C’est bien au-dessus du budget et en retard

Le SLS devait initialement coûter 10 milliards de dollars aux contribuables américains, mais le total dépensé a plus que doublé pour dépasser 20 milliards de dollars. Et c’est juste pour la fusée. Ajoutez le coût de développement d’Orion et des autres composants du programme Artemis à l’onglet et cela revient à une estimation 93 milliards de dollars jusqu’à l’exercice 2025, selon un audit gouvernemental. Pire encore, le coût prévu par lancement de SLS semble être environ huit fois supérieur à ce qui était initialement prévu.

Ajoutant l’insulte au préjudice fiscal, Elon Musk et SpaceX développent Starship, qui devrait être un système plus puissant avec une plus grande capacité de charge utile qui comportera des boosters de premier étage réutilisables pour environ 10 milliards de dollars ou moins.

Oh oui, ai-je mentionné que les États-Unis espéraient pour la première fois lancer SLS dès 2016 ? Les dépassements de coûts et les délais allongés ne sont pas nouveaux dans l’industrie spatiale, mais depuis que nous attendons le vol de SLS, nous avons vu SpaceX effectuer plusieurs missions avec son Falcon Heavy et effectuer plusieurs tests à haute altitude d’un prototype de vaisseau spatial. .

Il utilise des pièces familières

Ajoutant à la frustration suscitée par le long calendrier de développement de SLS, le fait que les principaux composants du système ont été retirés de l’étagère plutôt que d’avoir à être développés à partir de zéro. Les moteurs Aerojet Rocketdyne RS-25 qui ont envoyé la navette spatiale en orbite à plusieurs reprises sont à nouveau mis en service pour SLS.

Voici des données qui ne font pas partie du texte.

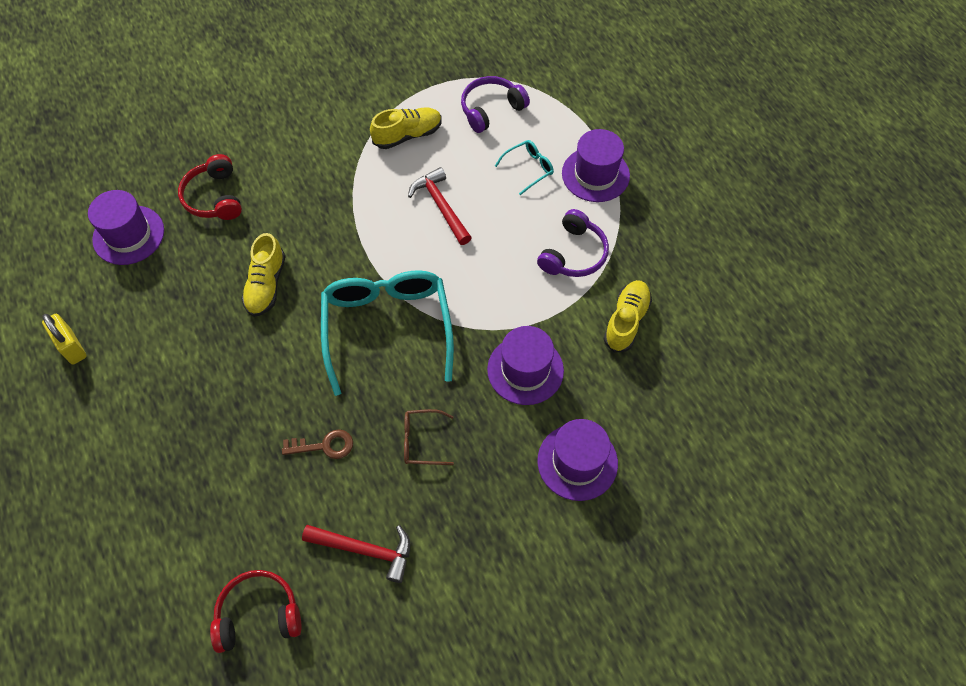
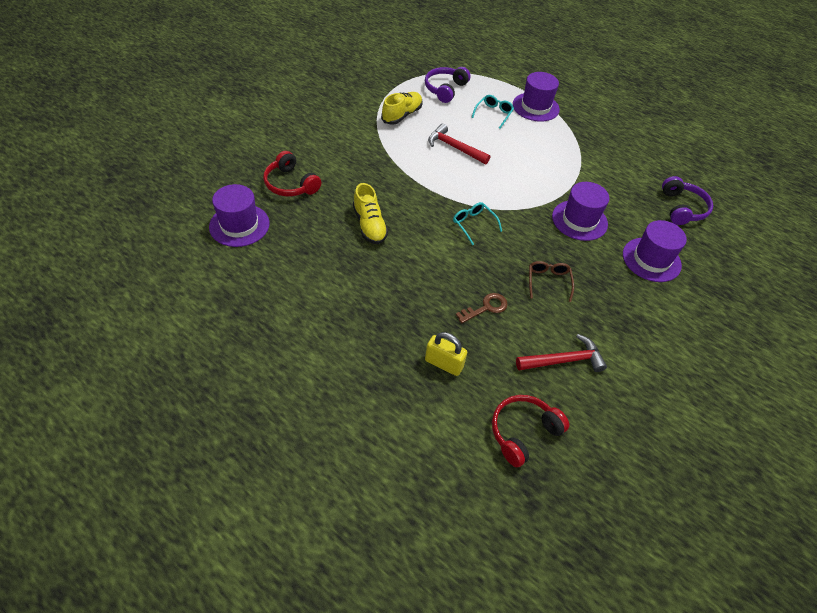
camera: 30 degrees left, 10 degrees down
yellow padlock [42,314,86,365] -> yellow padlock moved to [425,332,467,376]
turquoise glasses [321,270,454,396] -> turquoise glasses [453,202,502,245], size x0.43
brown glasses [404,409,454,465] -> brown glasses turned 120 degrees clockwise [529,261,574,302]
purple headphones [537,209,609,277] -> purple headphones moved to [662,176,713,225]
yellow shoe [604,280,652,353] -> none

Une autre indication intéressante de combien de temps SLS a attendu son premier lancement est le fait que son ordinateur de vol de scène de base est alimenté par le même type de processeur qui a exécuté le G3 Macintosh Powerbook maintenant obsolète vers 1998. Il est important de noter que le système d’exploitation est suffisamment efficace pour ne pas nécessiter des tonnes de puissance de calcul, mais quand même.

Quelques noms familiers sont à bord

Il n’y a pas d’humains sur ce vol, mais il y a un ongulé et un membre de plusieurs familles : une peluche Shaun le mouton jouet aura une vue imprenable sur la lune et la Terre depuis Orion dans le cadre d’un partenariat promotionnel.

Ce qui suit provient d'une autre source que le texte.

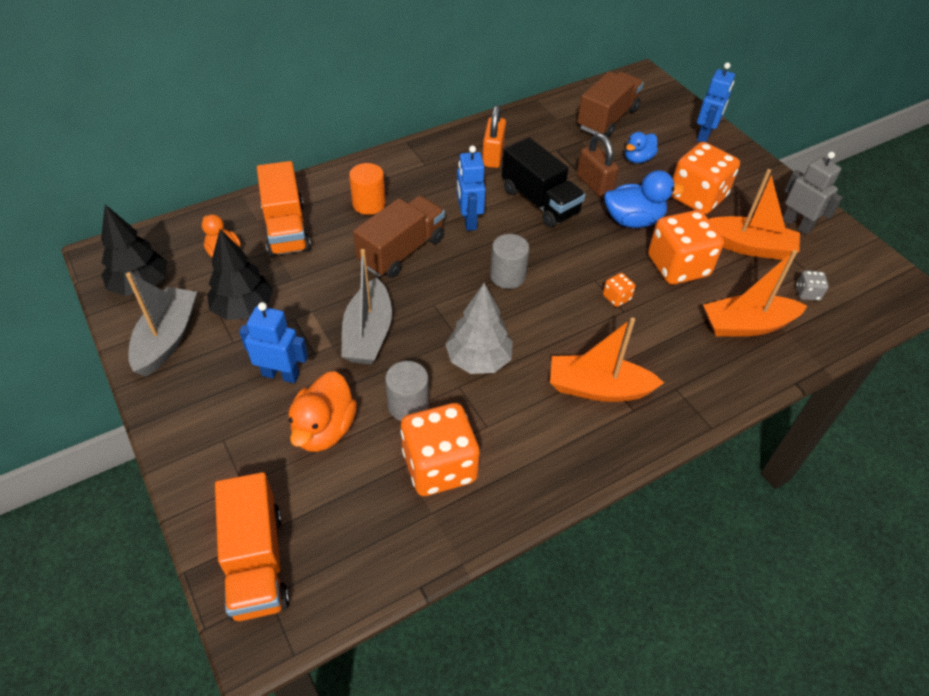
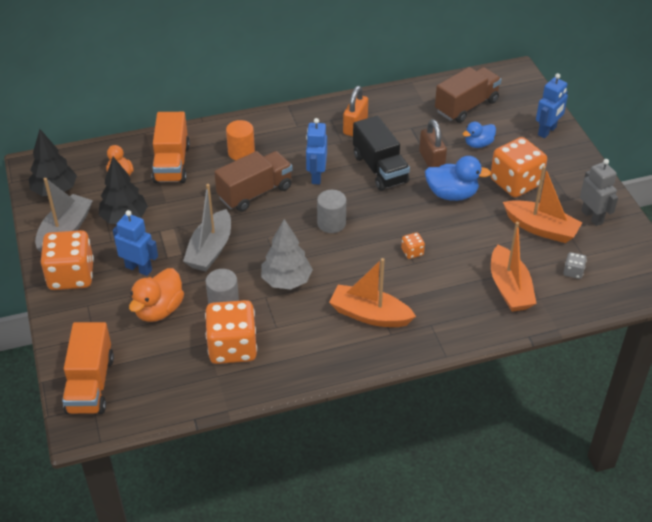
camera: 15 degrees right, 5 degrees down
orange dice [648,210,724,285] -> orange dice moved to [41,230,94,290]
orange boat [703,250,807,336] -> orange boat turned 105 degrees counterclockwise [491,222,537,312]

L’assistant vocal Alexa d’Amazon est également chargé dans l’ordinateur de la capsule pour voir s’il pourrait jouer le rôle de (moins malveillant) HAL-9000 sur les prochaines missions en équipage. La NASA testera pour voir si une version modifiée d’Alexa pourrait aider les astronautes à suivre les systèmes d’Orion de la même manière que tant de films de science-fiction nous ont promis que nous parlerions à nos vaisseaux spatiaux à l’avenir.

Le futur est arrivé. Assurez-vous de garder une trace de toutes nos couvertures Artemis et autres de la NASA alors que nous retournons sur la lune.